Meconium in amniotic fluid can cause complications if the fetus breathes it in. In severe cases, the fetus may develop meconium aspiration syndrome and need immediate treatment after birth.

What does Amniotic Fluid smell like?
Amniotic fluid should be odourless. Contact your healthcare provider if you notice a foul smell as it could be meconium-stained or mean there is an infection.

How is Amniotic Fluid measured?
Healthcare providers measure amniotic fluid using ultrasound. They measure pockets of amniotic fluid in specific areas of the amniotic sac.

What happens when you have low Amniotic Fluid?
Low amniotic fluid is called oligohydramnios. Low amniotic fluid affects about 4% of pregnant women. Several factors can contribute to low amniotic fluid. Some of them are:

  • Congenital conditions that affect the fetus’s kidneys or urinary tract.
  • Going more than two weeks past your due date.
  • Gestational diabetes.
  • Growth-restricted babies.
  • Early rupture of membranes.
  • Problems with the placenta.
  • Twins that share the same placenta.

Complications of low amniotic fluid.
Having too little amniotic fluid can lead to complications, especially in the first two trimesters. These can include:

  • Birth defects
  • Preterm birth
  • Miscarriage
  • Stillbirth
  • Infection

Third trimester oligohydramnios may lead to slow growth, umbilical cord compression, and a higher chance of labour problems or C-section delivery.
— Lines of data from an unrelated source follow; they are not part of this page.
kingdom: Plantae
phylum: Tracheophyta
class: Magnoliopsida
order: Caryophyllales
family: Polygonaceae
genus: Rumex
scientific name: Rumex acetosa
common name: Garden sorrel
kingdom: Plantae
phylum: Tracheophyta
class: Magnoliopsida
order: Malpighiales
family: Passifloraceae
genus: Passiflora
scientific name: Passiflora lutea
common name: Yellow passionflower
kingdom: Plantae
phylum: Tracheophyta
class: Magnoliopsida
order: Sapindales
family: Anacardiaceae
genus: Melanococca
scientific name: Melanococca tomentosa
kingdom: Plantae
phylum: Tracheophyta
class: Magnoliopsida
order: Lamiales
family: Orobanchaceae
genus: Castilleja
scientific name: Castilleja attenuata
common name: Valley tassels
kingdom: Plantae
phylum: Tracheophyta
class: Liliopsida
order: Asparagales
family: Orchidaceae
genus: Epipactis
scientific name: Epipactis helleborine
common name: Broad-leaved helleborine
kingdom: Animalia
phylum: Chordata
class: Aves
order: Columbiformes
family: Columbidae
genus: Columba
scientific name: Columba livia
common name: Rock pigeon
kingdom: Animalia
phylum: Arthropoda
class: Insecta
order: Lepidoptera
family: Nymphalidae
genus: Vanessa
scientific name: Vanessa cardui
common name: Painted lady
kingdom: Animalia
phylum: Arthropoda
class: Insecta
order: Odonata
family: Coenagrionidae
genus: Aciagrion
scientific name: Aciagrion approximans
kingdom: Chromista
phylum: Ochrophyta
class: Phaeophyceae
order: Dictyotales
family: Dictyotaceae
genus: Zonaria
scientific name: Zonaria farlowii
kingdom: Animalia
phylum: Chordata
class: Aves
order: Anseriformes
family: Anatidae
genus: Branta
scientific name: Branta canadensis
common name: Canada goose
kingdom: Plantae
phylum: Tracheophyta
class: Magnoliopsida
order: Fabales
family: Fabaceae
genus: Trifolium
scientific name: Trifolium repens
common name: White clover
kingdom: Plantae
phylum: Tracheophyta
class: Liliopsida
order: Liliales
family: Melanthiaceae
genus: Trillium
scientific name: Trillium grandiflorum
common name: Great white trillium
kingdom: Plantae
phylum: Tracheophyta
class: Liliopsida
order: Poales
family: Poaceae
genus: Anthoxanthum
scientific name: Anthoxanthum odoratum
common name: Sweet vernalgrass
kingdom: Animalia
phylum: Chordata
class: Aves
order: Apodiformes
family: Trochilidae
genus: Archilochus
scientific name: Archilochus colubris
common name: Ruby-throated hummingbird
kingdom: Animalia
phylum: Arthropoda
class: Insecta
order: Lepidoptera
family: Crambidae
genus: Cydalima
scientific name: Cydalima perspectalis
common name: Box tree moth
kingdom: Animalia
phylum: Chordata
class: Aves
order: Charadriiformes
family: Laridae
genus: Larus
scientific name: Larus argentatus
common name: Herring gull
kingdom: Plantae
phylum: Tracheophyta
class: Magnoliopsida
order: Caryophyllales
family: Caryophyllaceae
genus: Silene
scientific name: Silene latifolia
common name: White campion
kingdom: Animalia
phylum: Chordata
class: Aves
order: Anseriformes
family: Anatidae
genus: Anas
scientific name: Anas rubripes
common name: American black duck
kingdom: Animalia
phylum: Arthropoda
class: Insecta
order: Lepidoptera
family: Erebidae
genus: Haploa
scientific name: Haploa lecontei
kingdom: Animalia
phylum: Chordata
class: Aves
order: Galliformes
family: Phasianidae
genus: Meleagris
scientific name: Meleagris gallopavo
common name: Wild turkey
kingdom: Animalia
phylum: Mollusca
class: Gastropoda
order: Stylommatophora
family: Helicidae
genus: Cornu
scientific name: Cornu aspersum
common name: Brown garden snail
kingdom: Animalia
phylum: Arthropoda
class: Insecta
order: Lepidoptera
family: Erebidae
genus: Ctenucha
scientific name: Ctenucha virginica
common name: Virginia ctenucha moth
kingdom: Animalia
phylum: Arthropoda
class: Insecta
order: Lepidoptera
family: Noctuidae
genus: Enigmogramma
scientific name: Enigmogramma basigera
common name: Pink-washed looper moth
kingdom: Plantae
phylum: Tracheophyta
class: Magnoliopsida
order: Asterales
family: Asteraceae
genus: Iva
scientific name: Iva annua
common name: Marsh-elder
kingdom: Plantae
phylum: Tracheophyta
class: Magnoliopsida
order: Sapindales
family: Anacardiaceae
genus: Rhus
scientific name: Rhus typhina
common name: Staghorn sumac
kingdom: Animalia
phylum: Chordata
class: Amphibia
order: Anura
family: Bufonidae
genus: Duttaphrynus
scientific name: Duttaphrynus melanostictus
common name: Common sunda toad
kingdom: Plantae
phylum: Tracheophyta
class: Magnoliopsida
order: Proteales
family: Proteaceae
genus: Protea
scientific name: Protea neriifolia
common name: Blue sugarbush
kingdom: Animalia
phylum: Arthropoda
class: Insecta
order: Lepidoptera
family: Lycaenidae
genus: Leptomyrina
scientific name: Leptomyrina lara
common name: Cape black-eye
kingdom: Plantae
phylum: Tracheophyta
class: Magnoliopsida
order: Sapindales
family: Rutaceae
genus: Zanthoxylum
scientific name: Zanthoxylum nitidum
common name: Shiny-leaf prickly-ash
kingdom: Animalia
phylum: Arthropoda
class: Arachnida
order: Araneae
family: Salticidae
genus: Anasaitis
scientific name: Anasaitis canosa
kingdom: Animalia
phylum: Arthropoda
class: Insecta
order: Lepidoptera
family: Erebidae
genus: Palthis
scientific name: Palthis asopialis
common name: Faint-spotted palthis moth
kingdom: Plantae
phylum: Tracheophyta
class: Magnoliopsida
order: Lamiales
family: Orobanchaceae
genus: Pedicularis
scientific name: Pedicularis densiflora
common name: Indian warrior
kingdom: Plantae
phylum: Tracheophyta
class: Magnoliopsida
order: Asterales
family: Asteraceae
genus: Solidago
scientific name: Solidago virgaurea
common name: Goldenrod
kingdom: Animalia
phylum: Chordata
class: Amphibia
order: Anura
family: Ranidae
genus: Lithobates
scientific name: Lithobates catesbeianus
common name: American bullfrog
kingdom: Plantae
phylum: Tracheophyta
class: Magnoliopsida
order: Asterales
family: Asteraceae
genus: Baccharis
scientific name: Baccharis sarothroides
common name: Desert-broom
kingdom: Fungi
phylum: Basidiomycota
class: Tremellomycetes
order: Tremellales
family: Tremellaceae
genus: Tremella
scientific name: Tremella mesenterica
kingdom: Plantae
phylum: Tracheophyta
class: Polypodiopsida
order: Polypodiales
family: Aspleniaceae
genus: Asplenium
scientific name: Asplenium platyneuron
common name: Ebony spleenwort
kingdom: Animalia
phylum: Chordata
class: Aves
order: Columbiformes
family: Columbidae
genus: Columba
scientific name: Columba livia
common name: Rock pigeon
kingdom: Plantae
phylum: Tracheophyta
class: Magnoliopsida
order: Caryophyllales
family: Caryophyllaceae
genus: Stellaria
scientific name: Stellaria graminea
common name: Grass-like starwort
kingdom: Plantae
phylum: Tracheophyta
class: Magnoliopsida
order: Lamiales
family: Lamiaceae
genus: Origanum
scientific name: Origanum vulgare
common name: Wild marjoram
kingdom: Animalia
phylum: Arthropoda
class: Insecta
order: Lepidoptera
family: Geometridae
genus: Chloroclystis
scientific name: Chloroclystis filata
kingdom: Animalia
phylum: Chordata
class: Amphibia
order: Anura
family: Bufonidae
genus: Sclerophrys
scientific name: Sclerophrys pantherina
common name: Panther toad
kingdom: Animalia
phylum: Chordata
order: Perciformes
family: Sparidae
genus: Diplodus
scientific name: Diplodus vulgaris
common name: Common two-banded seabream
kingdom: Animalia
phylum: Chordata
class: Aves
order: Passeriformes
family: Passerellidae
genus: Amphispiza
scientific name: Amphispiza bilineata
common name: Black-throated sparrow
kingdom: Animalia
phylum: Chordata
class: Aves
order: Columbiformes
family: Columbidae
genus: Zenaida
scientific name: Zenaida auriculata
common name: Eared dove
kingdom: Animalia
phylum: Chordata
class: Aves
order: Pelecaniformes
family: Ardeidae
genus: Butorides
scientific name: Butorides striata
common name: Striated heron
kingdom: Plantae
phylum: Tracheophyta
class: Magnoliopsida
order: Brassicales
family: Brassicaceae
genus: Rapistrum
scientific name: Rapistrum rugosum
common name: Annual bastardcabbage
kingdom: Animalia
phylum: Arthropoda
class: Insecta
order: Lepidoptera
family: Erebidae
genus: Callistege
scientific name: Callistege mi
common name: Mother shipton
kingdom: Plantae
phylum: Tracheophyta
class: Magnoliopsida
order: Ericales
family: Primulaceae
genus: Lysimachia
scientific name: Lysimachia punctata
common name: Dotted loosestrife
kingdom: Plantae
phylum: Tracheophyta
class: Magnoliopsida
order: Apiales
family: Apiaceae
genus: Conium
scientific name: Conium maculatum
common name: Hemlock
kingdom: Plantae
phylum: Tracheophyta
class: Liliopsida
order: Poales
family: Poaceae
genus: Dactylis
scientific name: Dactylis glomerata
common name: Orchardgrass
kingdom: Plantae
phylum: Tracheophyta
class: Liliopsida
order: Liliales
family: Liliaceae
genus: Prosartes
What happens if you have too much amniotic fluid?
Too much amniotic fluid is called polyhydramnios. It is a rare condition that happens in 1% of pregnancies and causes symptoms like swollen feet, breathlessness or constipation..

Moderate to severe polyhydramnios could be caused by:

  • A congenital condition affecting the fetus’s ability to swallow.
  • Gestational diabetes.
  • Carrying identical twins with transfusion syndrome (TTTS).
  • Problems with the fetus’s stomach.
  • Issues with the placenta.

Complications of too much amniotic fluid include:
Too much amniotic fluid in your uterus puts pressure on your nearby organs and causes pregnancy complications. Usually, polyhydramnios isn’t harmful, but it may cause serious complications. The condition is usually more serious if it occurs early in pregnancy because there’s more time for amniotic fluid to continue to build up. 

  • Early labour.
  • Premature birth (your baby is born before 37 weeks).
  • Placental abruption.
  • Postpartum haemorrhage.
  • Umbilical cord prolapse.
  • The fetus becomes breech.
  • Stillbirth.

If you have any concerns about the information discussed in this blog post, you should consult with your healthcare provider.